Behind the scenes, the two countries are quietly but quickly restoring political and economic ties that have been severed since Saddams army attacked Iran in 1980.

Iran sent a representative to the Governing Council just days after it was formed last summer, effectively becoming the first Muslim country to recognize the U.S.-backed government.

Earlier this month, in a move applauded by Iran, the council voted to oust from Iraq the Mujahideen Khalq, an Iraq-based Iranian guerrilla group opposed to Tehrans clerical regime.

Three of the most powerful figures on the council Shiite leader Abdul Aziz al-Hakim and Kurdish leaders Jalal Talabani and Massoud Barzani all received military backing and shelter from Iran during Saddams rule.

“To an extent, they trust the Islamic republic, and this is going to benefit the bilateral ties between the two countries,” said Amir Payvar, a political analyst for a Tehran consulting firm.

Iraqi politicians frequently visit Tehran, and many including Mr. al-Hakim keep offices here. Mr. Talabani, who shows off his fluent Farsi at press conferences, visited Iran last week. Before that, Iraqi Commerce Minister Ali Alawi promised in Tehran to explore a free-trade agreement with Iran and welcomed Iranian auto exports to Iraq.

Even Ahmed Chalabi, who is close to those Washington conservatives most hostile to Tehrans clerical leaders, maintains cordial relations with Iranian leaders and visited Tehran this month.

Iran and Iraq have also begun economic cooperation, especially in the energy sector. Theres talk of a pipeline between the oil-rich cities of Abadan in Iran and Basra in Iraq.

The two countries have also set up a committee to study linking the two countries oil, gas and electricity networks, ministry officials from both countries have said to reporters.

Iran and Iraq share deep historical and cultural bonds. In addition to large Kurdish minorities, which have long maintained cross-border ties, they are the only countries besides Bahrain with majority Shiite populations. Najaf, in Iraq, and Qom, in Iran, are the two great centers of Shiite scholarship.

“All of Iraqs great clerical leaders have been Iranian or studied in Iran,” said Mohsen Alviri, a historian at Tehrans Imam Sadeqh University.

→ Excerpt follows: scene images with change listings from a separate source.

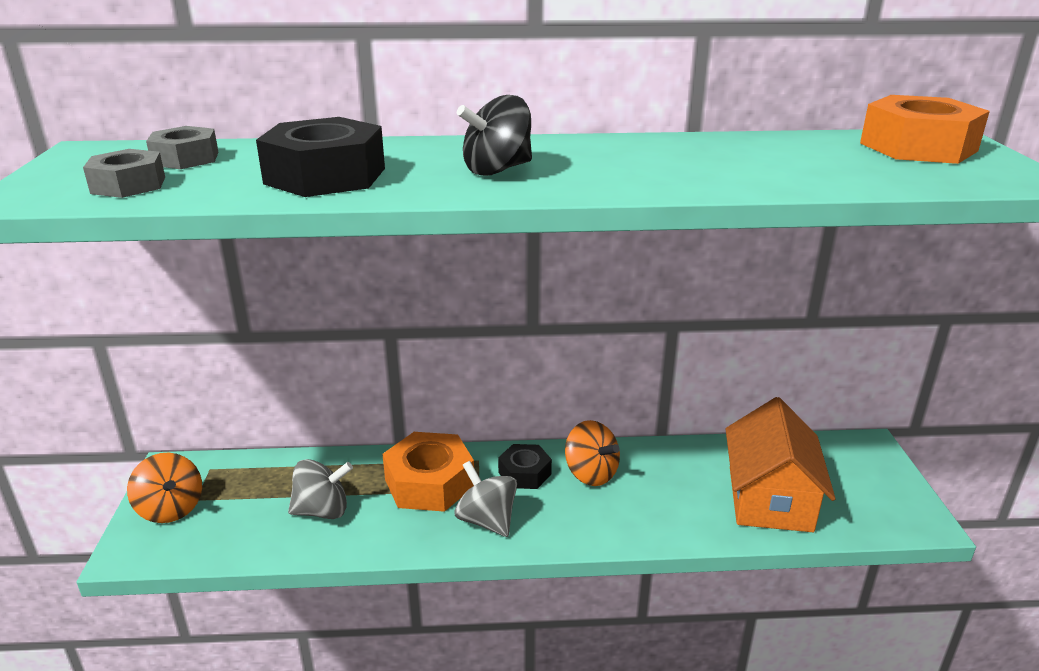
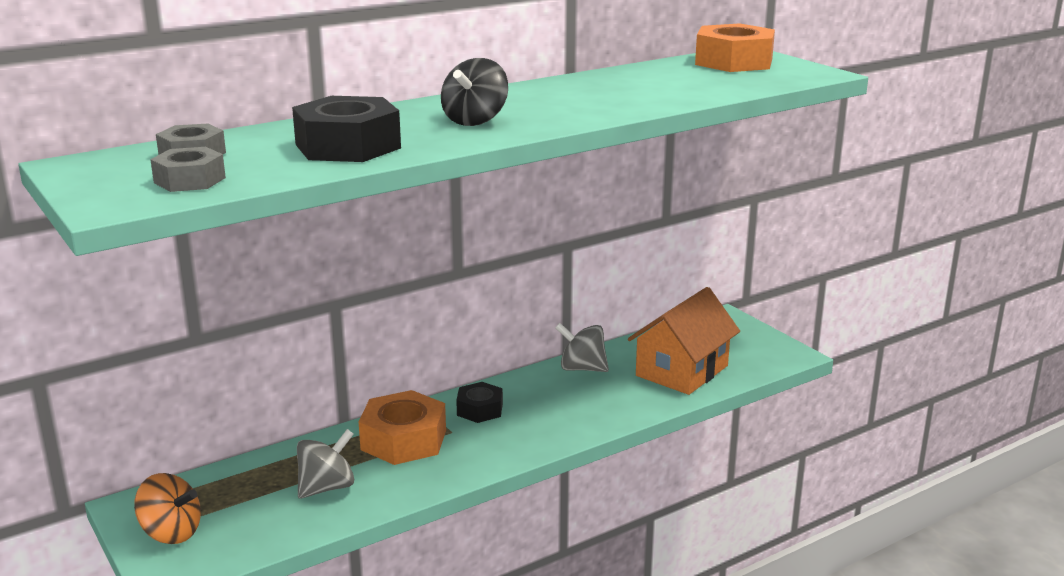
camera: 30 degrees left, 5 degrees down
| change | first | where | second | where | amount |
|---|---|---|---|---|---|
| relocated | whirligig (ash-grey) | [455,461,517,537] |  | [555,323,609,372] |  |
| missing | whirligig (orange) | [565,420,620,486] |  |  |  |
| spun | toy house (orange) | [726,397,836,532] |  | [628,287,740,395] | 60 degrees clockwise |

“Theres long been a strong connection between Iran and Iraq through this network. During Saddams era, this relationship was cut. Now the groundwork for the rebuilding of this connection is developing.”

Animosities run deep, too, between Iraqs ethnic Arabs and Irans ethnic Persians, who have been quarreling for centuries. As many as 1 million Iraqi and Iranian men died during the 1980-88 Iran-Iraq war, including an estimated 20,000 Iranians killed by mustard or nerve gas.

But these days, all the talk is of reconciliation, and it comes not only from the politicians.

Hadi Zeinali, a 17-year-old Iranian whose father died of an Iraqi chemical gas attack during the war, said he made many Iraqi friends during a recent pilgrimage to Iraqs Shiite holy sites.

“Im angry that someone named Saddam Hussein took my father away from me,” he said. “Im not angry at the Iraqis. In fact, they are our Shiite Muslim brothers.”